┌─ Text for analysis
The above-shown Breakdown (Staniak and Biecek 2018a) profiles help answer a common question: which variable contributes to the prediction the most. It is of course only one of the possible solutions, some of the others are presented further. This method shows the decomposition of the prediction done by model, most important features plotting the highest. Next to each feature, there is a number showing the value of the influence of the feature on the prediction. We can separate features with positive (green bars) and negative (red) influence.
Shown above two observations (2.5) vary three features - ram_gb, brand and diag. It is visible on these two Breakdown charts (2.6, 2.7) that Samsung has a bigger diagonal, but less RAM GB and according to the model is more expensive by 200. However, this difference, in reality, is higher, Samsung is more expensive by 700. There are also differences in the impact of features - in first batter_mAh has a positive impact and in the second negative. In the first case for model the most important were ram_gb, diag and brand (in this order), in second ram_gb, brand and front_camera_px. The question is, whether in reality brand does not have a bigger impact on price than shown here?
The above-shown Breakdown profile is most suitable for models with a small number of features. However, it sometimes happens that we need to use more features and Breakdown is not the best choice. Better is Lime (Local Interpretable Model-agnostic Explanations) profile (Ribeiro et al. 2016b). It is one of the most popular sparse explainers, which uses a small number of variables. The main idea of it is to change the complicated black-box model into approximated glass-box one. In this situation, the second one is much easier to interpret. On the Lime plots, we can also see the influence of the features on the final prediction, with division (shown as various colours) on positive and negative.
On LIME plots (2.9, 2.10) two phones, which have similar values in many features (2.8), in two (battery_mAh and diag) second phone (2.10) has better values than first one (2.9). Even though the price of the first phone is three times higher according to our model. The only difference not mentioned above between them is a brand - the first one is the iPhone. That seems to be a conclusion consistent with reality.
Above mentioned profiles showed the various influence of features on the prediction and the comparison between them. Ceteris Paribus profile (Przemyslaw Biecek and Burzykowski 2021a) shows the effect on the model’s predictions made by changes in the value of one individual feature, while the rest of them held constant. These profiles help us understand how changes in one feature affect the prediction of the model for all of the features.
└─
→ Brief 1:
List every parenthetical citation in the text on model explanation profiles, including its year.
The entries that follow have no connection to the text on model explanation profiles.
┌─ Entries shown
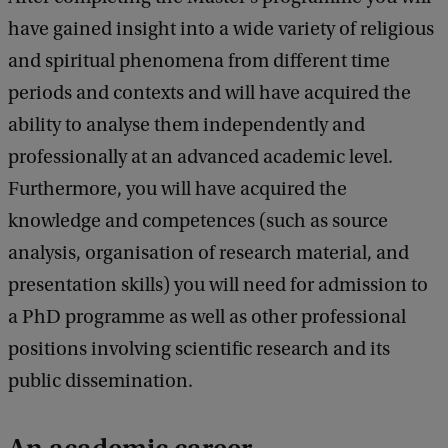
have gained insight into a wide variety of religious
and spiritual phenomena from different time
periods and contexts and will have acquired the
ability to analyse them independently and
professionally at an advanced academic level.
Furthermore, you will have acquired the
knowledge and competences (such as source
analysis, organisation of research material, and
presentation skills) you will need for admission to
a PhD programme as well as other professional
positions involving scientific research and its
public dissemination.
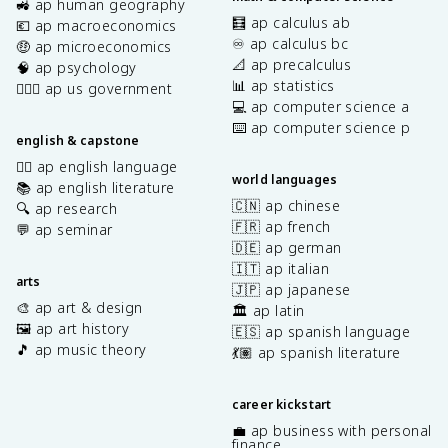
🚜 ap human geography
🧮 ap calculus ab
💶 ap macroeconomics
♾️ ap calculus bc
🤑 ap microeconomics
📐 ap precalculus
🧠 ap psychology
📊 ap statistics
👩🏾‍⚖️ ap us government
💻 ap computer science a
⌨️ ap computer science p
english & capstone
✍🏽 ap english language
world languages
📚 ap english literature
🇨🇳 ap chinese
🔍 ap research
🇫🇷 ap french
💬 ap seminar
🇩🇪 ap german
🇮🇹 ap italian
arts
🇯🇵 ap japanese
🎨 ap art & design
🏛️ ap latin
🖼️ ap art history
🇪🇸 ap spanish language
🎵 ap music theory
💃🏽 ap spanish literature
career kickstart
💼 ap business with personal
finance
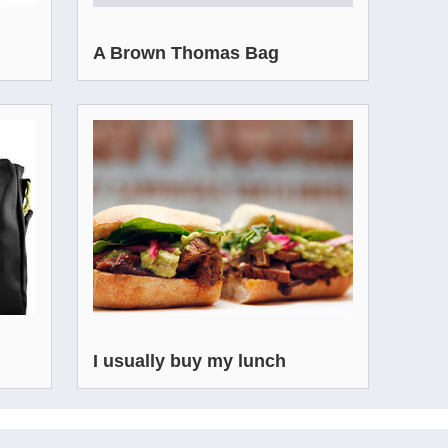
A Brown Thomas Bag
I usually buy my lunch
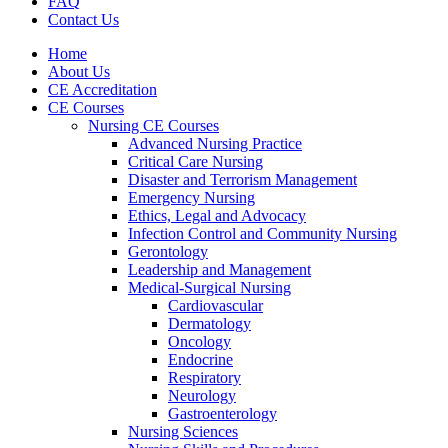
FAQ
Contact Us
Home
About Us
CE Accreditation
CE Courses
Nursing CE Courses
Advanced Nursing Practice
Critical Care Nursing
Disaster and Terrorism Management
Emergency Nursing
Ethics, Legal and Advocacy
Infection Control and Community Nursing
Gerontology
Leadership and Management
Medical-Surgical Nursing
Cardiovascular
Dermatology
Oncology
Endocrine
Respiratory
Neurology
Gastroenterology
Nursing Sciences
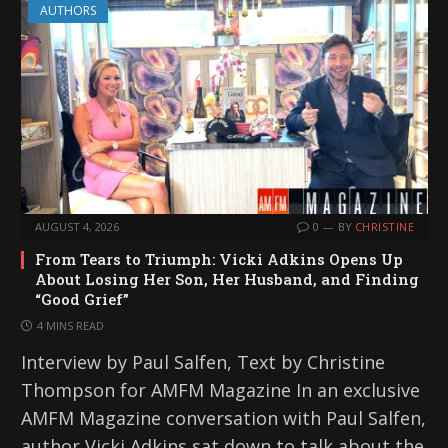
AUTHORS
AUGUST 4, 2026
0
BY
CHRISTINE
From Tears to Triumph: Vicki Adkins Opens Up
About Losing Her Son, Her Husband, and Finding
“Good Grief”
4 MINS READ
Interview by Paul Salfen, Text by Christine
Thompson for AMFM Magazine In an exclusive
AMFM Magazine conversation with Paul Salfen,
author Vicki Adkins sat down to talk about the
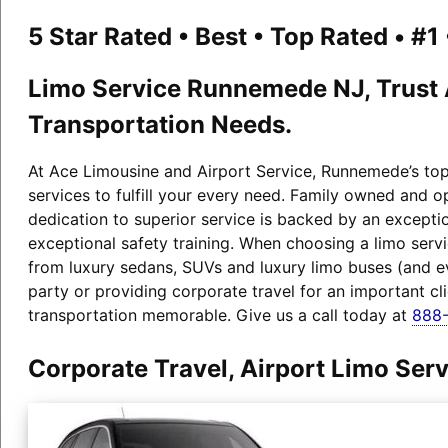
5 Star Rated • Best • Top Rated • #
Limo Service Runnemede NJ, Trust A
Transportation Needs.
At Ace Limousine and Airport Service, Runnemede’s top-
services to fulfill your every need. Family owned and 
dedication to superior service is backed by an exceptio
exceptional safety training. When choosing a limo serv
from luxury sedans, SUVs and luxury limo buses (and 
party or providing corporate travel for an important c
transportation memorable. Give us a call today at
888-
Corporate Travel, Airport Limo Se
└─
→ Brief 2:
In the entries, rewrite the lines from the one with "A Brown Thomas Bag" to the one with "author Vicki Adkins" and change "AMFM Magazine" to "AMFM Weekly" throughout, keeping everything else the same. Give only those lines and leave out the pictures.

→ Output 1:
Staniak and Biecek 2018a
Ribeiro et al. 2016b
Przemyslaw Biecek and Burzykowski 2021a

→ Output 2:
A Brown Thomas Bag
I usually buy my lunch
FAQ
Contact Us
Home
About Us
CE Accreditation
CE Courses
Nursing CE Courses
Advanced Nursing Practice
Critical Care Nursing
Disaster and Terrorism Management
Emergency Nursing
Ethics, Legal and Advocacy
Infection Control and Community Nursing
Gerontology
Leadership and Management
Medical-Surgical Nursing
Cardiovascular
Dermatology
Oncology
Endocrine
Respiratory
Neurology
Gastroenterology
Nursing Sciences
AUTHORS
AUGUST 4, 2026
0
BY
CHRISTINE
From Tears to Triumph: Vicki Adkins Opens Up
About Losing Her Son, Her Husband, and Finding
“Good Grief”
4 MINS READ
Interview by Paul Salfen, Text by Christine
Thompson for AMFM Weekly In an exclusive
AMFM Weekly conversation with Paul Salfen,
author Vicki Adkins sat down to talk about the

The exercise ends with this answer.